+++ Records to use

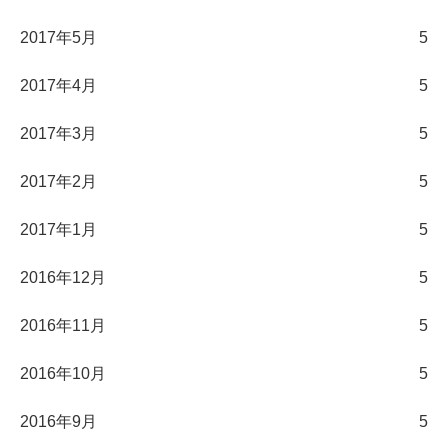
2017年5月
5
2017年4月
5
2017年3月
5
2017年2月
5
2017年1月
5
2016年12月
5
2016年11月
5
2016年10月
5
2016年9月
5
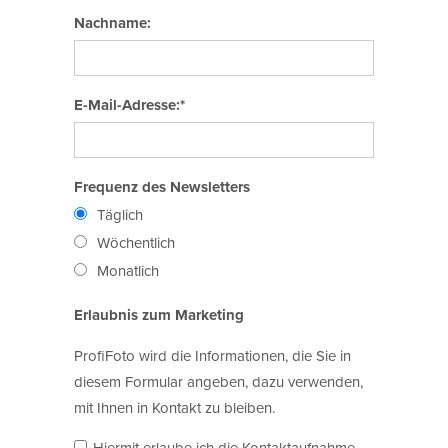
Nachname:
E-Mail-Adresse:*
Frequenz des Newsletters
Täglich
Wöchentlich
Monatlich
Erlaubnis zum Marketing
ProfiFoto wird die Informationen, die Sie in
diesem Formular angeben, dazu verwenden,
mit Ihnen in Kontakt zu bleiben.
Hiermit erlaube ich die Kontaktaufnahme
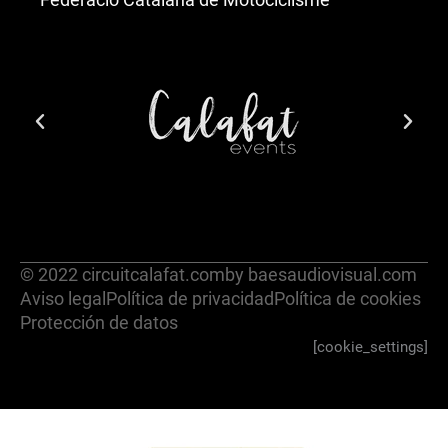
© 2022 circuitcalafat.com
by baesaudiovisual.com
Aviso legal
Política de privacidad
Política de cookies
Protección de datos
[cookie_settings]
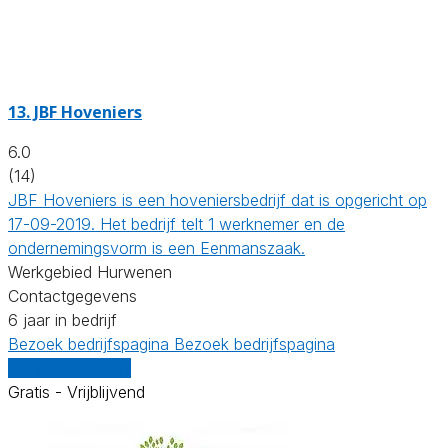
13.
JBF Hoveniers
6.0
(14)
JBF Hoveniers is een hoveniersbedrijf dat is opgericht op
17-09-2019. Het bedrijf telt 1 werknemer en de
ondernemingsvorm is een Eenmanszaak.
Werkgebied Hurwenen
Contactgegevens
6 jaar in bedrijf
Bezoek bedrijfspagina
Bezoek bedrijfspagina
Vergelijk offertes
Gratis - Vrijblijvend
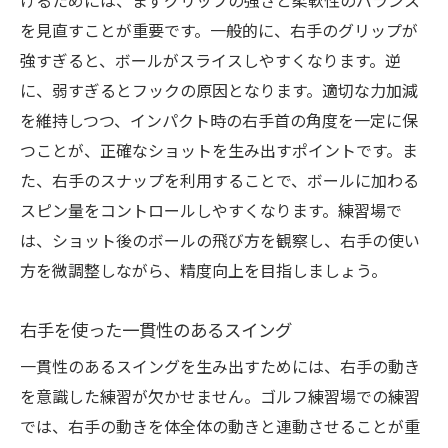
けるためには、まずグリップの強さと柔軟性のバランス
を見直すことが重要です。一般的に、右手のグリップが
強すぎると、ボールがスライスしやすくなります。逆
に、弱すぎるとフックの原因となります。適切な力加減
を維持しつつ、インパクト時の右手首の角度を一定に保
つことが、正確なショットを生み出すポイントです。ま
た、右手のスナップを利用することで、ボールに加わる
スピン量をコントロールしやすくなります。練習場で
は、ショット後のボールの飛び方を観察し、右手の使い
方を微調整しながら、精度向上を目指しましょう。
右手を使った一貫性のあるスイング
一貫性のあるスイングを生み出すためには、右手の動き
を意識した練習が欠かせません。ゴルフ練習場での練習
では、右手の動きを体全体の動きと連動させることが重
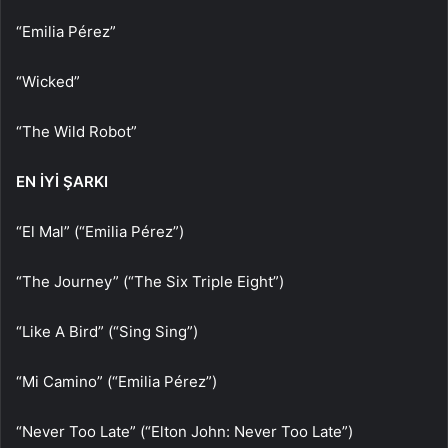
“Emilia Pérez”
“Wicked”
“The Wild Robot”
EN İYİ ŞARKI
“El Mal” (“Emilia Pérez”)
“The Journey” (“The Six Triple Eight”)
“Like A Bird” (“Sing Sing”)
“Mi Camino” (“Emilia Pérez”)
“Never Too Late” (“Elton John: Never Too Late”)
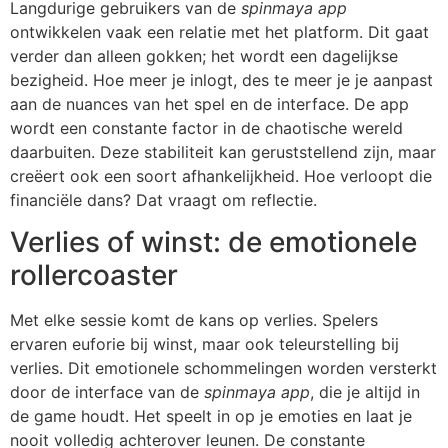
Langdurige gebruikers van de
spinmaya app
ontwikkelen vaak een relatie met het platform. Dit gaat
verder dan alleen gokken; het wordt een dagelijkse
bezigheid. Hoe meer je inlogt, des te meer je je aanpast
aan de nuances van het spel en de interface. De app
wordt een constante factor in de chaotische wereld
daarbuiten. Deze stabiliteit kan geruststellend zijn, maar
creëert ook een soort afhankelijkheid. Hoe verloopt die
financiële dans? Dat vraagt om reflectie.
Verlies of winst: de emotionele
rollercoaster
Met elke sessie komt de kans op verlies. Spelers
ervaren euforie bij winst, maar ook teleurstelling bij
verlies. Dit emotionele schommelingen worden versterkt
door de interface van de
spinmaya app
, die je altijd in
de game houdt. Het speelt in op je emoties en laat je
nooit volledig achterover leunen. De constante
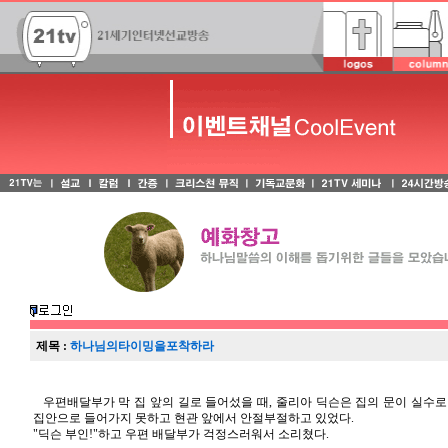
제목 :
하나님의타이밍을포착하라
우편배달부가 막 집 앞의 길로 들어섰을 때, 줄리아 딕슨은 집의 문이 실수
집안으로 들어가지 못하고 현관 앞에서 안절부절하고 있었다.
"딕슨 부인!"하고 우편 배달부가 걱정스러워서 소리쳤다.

++++++
+++ Records to use

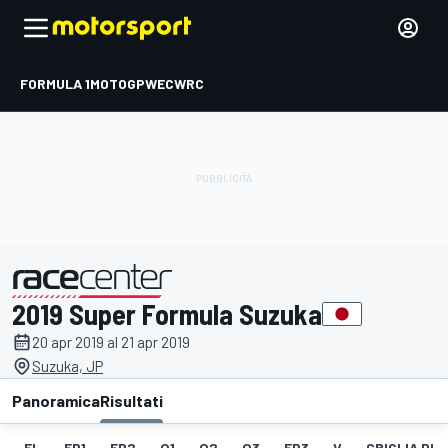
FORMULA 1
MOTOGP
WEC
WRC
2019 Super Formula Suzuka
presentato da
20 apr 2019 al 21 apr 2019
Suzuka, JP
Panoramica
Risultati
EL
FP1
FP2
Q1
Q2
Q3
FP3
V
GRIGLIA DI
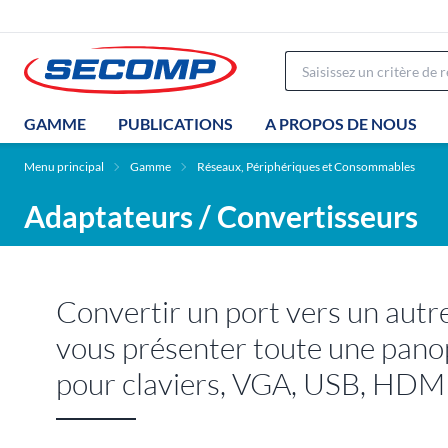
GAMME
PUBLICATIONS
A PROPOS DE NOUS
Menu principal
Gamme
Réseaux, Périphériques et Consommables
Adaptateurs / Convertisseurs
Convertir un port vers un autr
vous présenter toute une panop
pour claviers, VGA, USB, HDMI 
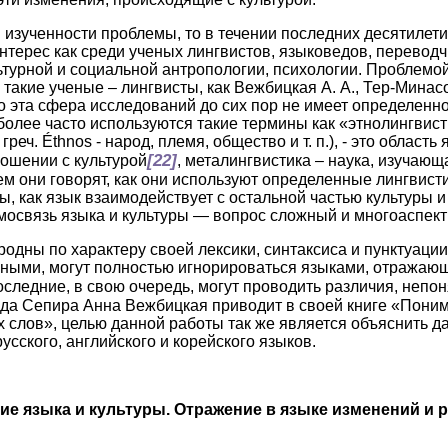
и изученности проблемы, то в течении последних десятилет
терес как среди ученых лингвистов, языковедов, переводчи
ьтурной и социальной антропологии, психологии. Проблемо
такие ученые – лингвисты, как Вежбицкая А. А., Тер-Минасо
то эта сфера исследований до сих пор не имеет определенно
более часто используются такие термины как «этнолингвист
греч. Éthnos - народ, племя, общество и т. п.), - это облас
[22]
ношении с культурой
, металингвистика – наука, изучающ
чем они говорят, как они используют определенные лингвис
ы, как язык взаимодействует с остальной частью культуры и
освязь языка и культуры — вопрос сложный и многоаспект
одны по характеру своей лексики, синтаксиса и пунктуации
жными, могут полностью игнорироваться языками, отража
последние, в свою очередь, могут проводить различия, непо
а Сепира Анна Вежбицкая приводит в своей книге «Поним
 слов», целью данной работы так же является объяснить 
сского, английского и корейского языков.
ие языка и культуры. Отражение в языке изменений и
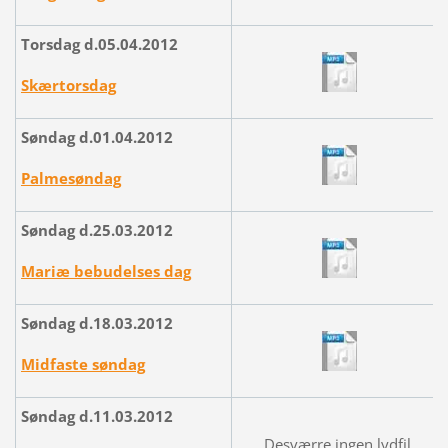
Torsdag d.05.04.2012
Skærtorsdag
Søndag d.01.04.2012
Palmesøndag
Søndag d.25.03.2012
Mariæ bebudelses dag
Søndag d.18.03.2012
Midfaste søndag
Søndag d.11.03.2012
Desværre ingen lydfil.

++++++

**Task prompt:**
Copy the lines from the line with "Langdurige gebruikers van de" up to and including the line with "je altijd in", swapping "interface" for "vormgeving" and leaving everything else unchanged.

**Solution for this task:**
Langdurige gebruikers van de
spinmaya app
ontwikkelen vaak een relatie met het platform. Dit gaat
verder dan alleen gokken; het wordt een dagelijkse
bezigheid. Hoe meer je inlogt, des te meer je je aanpast
aan de nuances van het spel en de vormgeving. De app
wordt een constante factor in de chaotische wereld
daarbuiten. Deze stabiliteit kan geruststellend zijn, maar
creëert ook een soort afhankelijkheid. Hoe verloopt die
financiële dans? Dat vraagt om reflectie.
Verlies of winst: de emotionele
rollercoaster
Met elke sessie komt de kans op verlies. Spelers
ervaren euforie bij winst, maar ook teleurstelling bij
verlies. Dit emotionele schommelingen worden versterkt
door de vormgeving van de
spinmaya app
, die je altijd in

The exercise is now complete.